I left a tip on the table and paid Jesse at the cash register with Elvis in midgyration a few feet to my right.

Less than fifteen minutes later I pulled onto the driveway at Seventeenth Street Park. I passed a big open field on my left, where about a dozen people and the same number of dogs were running and barking. The parking lot a little farther down on the left was almost full, but there were spaces open if I was willing to step into shallow puddles left by the rain.

I could see ball games going on beyond the mesh fence, and I went through an open gate and down a concrete path. Voices were traveling in the heavy air. The sound of an aluminum bat hitting a ball clanked clearly, followed by shouts of encouragement.

Hoffmann was waiting for me at the first field on my right. He was wearing jeans, a New York Yankees cap, softball shoes, and an orange T-shirt with “Double Tiger Productions” printed on the front.
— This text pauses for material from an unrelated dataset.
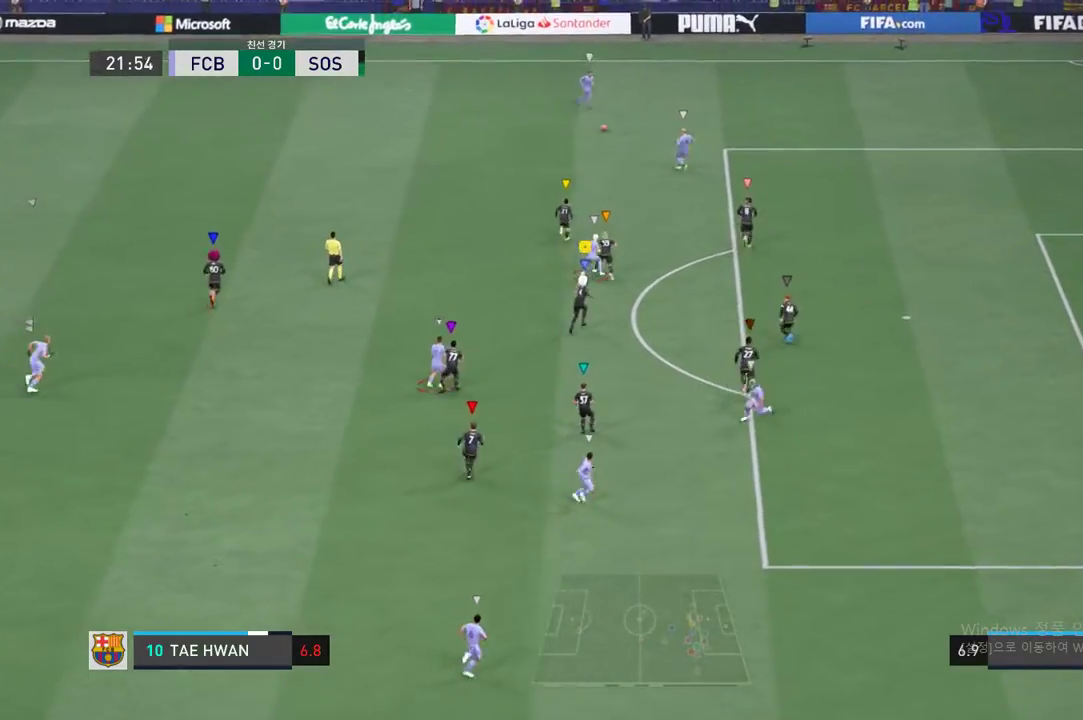
{"buttons": [], "left_stick": "up", "events": [[100, "left_stick", "up"]]}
The men on the bench behind more meshed metal were wearing the same Double Tiger shirts.

“Glad you could make it,” Hoffmann said cheerfully. “I’m up this inning if we get a man on base.”

The men out in the field were wearing blue shirts. I couldn’t make out what was written on them. Both the men in the field and the ones on the bench ranged in age from not young to decidedly old.
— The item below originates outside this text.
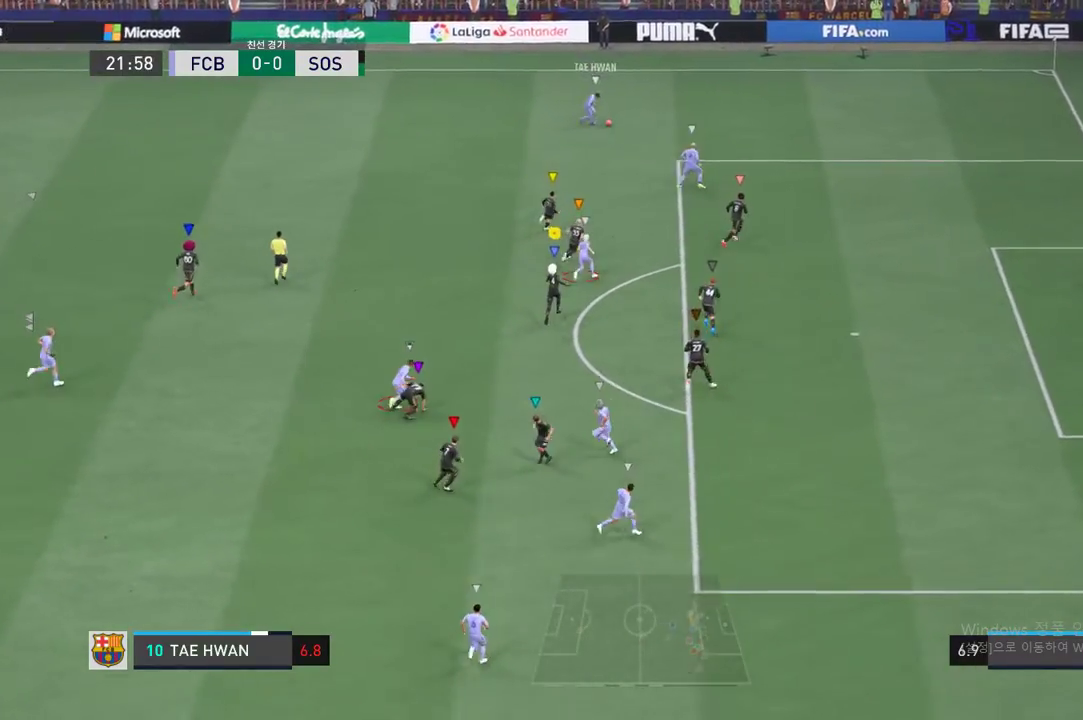
{"buttons": [], "left_stick": "up-right", "events": [[167, "left_stick", "up-right"]]}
“They know you’re only thirty-five?” I asked.

Hoffmann laughed. It wasn’t bad, but it wasn’t authentic either.

“Watch this next batter,” he said.

A heavyset man came off the bench, two bats in his large hands. He wore shorts, and both knees were reinforced with white elastic bands. He moved slowly, swinging the bats, handed one of the bats to a wiry man who had to be seventy, adjusted his glasses, and moved to the plate.

“That’s Alan Roberts,” Hoffmann said. “The Boomer. No knees. Has to hit it deep off the fence to make it to first. Then he gets a pinch runner.”

I watched. The pitcher was a lean man with a dirty white cap. He put his feet on the rubber, stepped off, and delivered the ball. The ball arced. Roberts swung and missed.

“Harder to hit a slow-pitch softball than a fast pitch,” he said. “Fast pitch, the ball comes straight at you. You swing even, make contact, and that’s it. Slow pitch, you have to hit up into the ball, time your swing perfectly, and supply your own power. It’s an art.”

There was supportive chatter on the field, encouraging the pitcher, whose name seemed to be Winston. There was also supportive chatter from the bench for Boomer, who took a couple of practice swings and cocked his bat back. Winston delivered. The arc was low. The ball was about to cross the plate chest-high when the batter swung. The ball sailed up and out about twenty feet in the air and rocketed toward the fence and over it. The bench cheered.

“That’s more than two hundred feet,” Hoffmann said happily as Boomer shuffled around the bases. “A lot of these guys played college ball, minor leagues, even a few made it to the majors. The hitting stays with you. The fielding, too. The body goes. Legs, back, arms.”

Boomer crossed the plate and accepted high fives from the bench and Hoffmann, who moved over to meet him and then came back to me.

“I’ll get up this inning,” Hoffmann said. “I’ll make this quick and straight, Fonesca. See that gym bag at the end of the bench, the red one with the white handles?”